Excerpted text:
Indian Bengali writer (1944–2023)

Samaresh Majumdar (10 March 1944 – 8 May 2023) was an Indian Bengali language writer from West Bengal.

==Early life and education==
Majumdar was born on 10 March 1944 in Gairkata, Jalpaiguri district in the then British India. He spent his childhood years in the tea gardens of Dooars, Gairkata in Jalpaiguri district, West Bengal, India. He was a student of the Jalpaiguri Zilla School, Jalpaiguri. He completed his bachelor's degree in Bengali literature from Scottish Church College in Kolkata and his master's degree in Bengali Literature from University of Calcutta. His first story appeared in Desh literary magazine in 1967. Dour ("Run") was his first novel, which was published in Desh in 1976. He was associated with the Ananda Publishers.

== Genre ==
Majumdar was best known for his Animesh series of novels, the second of which (Kalbela) won the Sahitya Akademi Award in 1984. He was also known for creating the detective character Arjun, who is the central character of the 2013 film Arjun – Kalimpong E Sitaharan. The Bengali film Buno Haansh is also based on his novel of the same name, which was published in Pujabarshiki Anondolok. Majumdar was a versatile writer, and many of his novels contain elements of suspense. His novels include Aath Kuthuri Noy Daraja, Bandinibash, Daybadhha, Buno Haansher Palak, and Saatkahon. Majumdar worked on short stories, novels, travelogues and children's fiction. His quartet of Uttoradhikar, Kalbela, Kalpurush, and Mousalkal is now considered as a modern classic.

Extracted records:
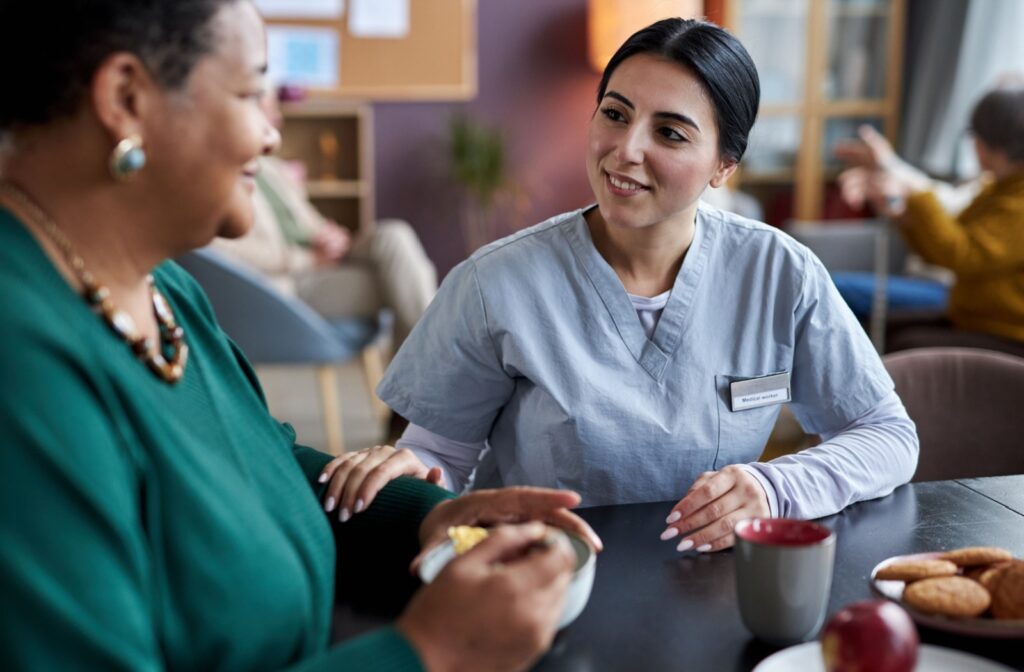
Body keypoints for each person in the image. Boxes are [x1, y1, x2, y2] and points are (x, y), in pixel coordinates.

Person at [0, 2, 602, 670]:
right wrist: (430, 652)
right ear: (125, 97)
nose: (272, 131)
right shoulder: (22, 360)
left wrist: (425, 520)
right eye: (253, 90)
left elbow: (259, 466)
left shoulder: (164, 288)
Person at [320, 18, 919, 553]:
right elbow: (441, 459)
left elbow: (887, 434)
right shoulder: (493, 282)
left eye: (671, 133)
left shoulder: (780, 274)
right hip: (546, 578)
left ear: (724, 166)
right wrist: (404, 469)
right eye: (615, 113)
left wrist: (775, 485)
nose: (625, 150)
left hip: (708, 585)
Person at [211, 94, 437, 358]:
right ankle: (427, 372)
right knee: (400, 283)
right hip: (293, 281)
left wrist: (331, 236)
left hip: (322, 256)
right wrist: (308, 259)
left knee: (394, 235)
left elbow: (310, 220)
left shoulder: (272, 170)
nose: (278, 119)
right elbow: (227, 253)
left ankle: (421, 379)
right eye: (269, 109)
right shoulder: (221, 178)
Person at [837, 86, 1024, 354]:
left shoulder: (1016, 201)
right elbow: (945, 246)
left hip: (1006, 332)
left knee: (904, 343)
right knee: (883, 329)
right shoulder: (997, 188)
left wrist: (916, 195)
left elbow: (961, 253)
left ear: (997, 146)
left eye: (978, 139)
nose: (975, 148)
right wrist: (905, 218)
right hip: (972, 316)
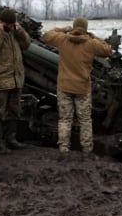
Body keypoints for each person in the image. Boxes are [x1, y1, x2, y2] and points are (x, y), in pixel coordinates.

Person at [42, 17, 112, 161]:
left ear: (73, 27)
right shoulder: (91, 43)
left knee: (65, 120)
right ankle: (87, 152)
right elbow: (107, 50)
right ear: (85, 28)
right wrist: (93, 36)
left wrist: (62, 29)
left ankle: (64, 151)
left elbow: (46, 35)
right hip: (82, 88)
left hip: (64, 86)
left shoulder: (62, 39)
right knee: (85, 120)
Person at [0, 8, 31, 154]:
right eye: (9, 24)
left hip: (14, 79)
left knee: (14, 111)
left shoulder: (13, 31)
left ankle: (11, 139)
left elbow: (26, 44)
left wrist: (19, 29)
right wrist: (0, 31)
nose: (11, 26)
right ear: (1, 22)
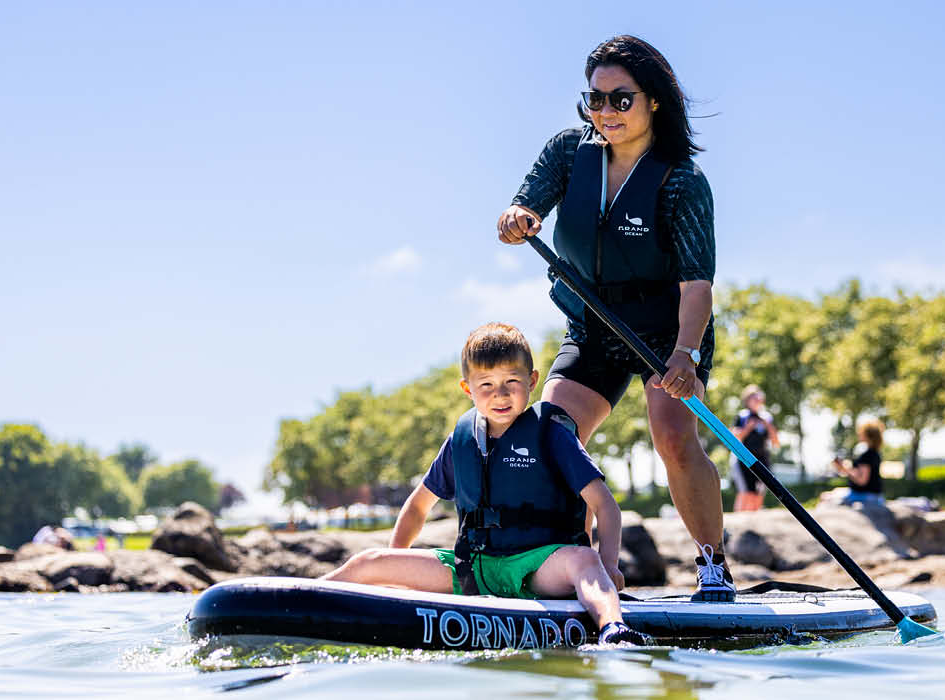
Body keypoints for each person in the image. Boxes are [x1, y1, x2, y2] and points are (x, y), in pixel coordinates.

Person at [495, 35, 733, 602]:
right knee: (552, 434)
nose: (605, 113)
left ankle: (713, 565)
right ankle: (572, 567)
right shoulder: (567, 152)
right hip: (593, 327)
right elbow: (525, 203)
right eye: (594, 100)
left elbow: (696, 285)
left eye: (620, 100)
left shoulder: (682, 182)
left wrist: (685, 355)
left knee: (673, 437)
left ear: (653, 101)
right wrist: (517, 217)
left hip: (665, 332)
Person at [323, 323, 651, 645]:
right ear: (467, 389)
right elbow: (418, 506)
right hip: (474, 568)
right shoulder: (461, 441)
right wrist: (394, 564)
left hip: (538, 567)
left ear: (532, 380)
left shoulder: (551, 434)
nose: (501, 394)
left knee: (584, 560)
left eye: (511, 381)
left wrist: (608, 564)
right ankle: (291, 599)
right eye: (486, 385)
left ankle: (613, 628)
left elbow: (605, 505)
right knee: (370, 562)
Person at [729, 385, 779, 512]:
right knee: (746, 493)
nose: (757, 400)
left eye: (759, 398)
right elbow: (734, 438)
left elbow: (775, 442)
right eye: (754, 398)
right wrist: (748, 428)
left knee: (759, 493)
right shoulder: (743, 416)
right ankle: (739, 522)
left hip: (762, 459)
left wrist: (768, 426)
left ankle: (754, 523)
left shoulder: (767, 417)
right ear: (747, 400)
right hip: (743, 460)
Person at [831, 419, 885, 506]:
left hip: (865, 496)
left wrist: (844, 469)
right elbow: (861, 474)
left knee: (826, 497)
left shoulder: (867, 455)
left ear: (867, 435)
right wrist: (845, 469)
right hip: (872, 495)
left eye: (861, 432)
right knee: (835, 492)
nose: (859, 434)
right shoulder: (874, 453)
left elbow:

Your tasks:
- a) Rewrite the paragraph of the Samaresh Majumdar text that begins "Majumdar was born on 10 March 1944" as a short bulleted list that keeps its main facts.
- b) Output the passage of the Samaresh Majumdar text from "Samaresh Majumdar (10" to "the Ananda Publishers.".
The records have no connection to the text about Samaresh Majumdar.

Activity answers:
- a)
- Born 10 March 1944 in Gairkata, Jalpaiguri district, in what was then British India; spent his childhood in the tea gardens of Dooars, Gairkata.
- Attended Jalpaiguri Zilla School, Jalpaiguri.
- Earned a bachelor's degree in Bengali literature from Scottish Church College, Kolkata, and a master's degree in Bengali Literature from the University of Calcutta.
- Published his first story in Desh in 1967 and his first novel, Dour ("Run"), in Desh in 1976.
- Was associated with Ananda Publishers.

- b)
Samaresh Majumdar (10 March 1944 – 8 May 2023) was an Indian Bengali language writer from West Bengal.

==Early life and education==
Majumdar was born on 10 March 1944 in Gairkata, Jalpaiguri district in the then British India. He spent his childhood years in the tea gardens of Dooars, Gairkata in Jalpaiguri district, West Bengal, India. He was a student of the Jalpaiguri Zilla School, Jalpaiguri. He completed his bachelor's degree in Bengali literature from Scottish Church College in Kolkata and his master's degree in Bengali Literature from University of Calcutta. His first story appeared in Desh literary magazine in 1967. Dour ("Run") was his first novel, which was published in Desh in 1976. He was associated with the Ananda Publishers.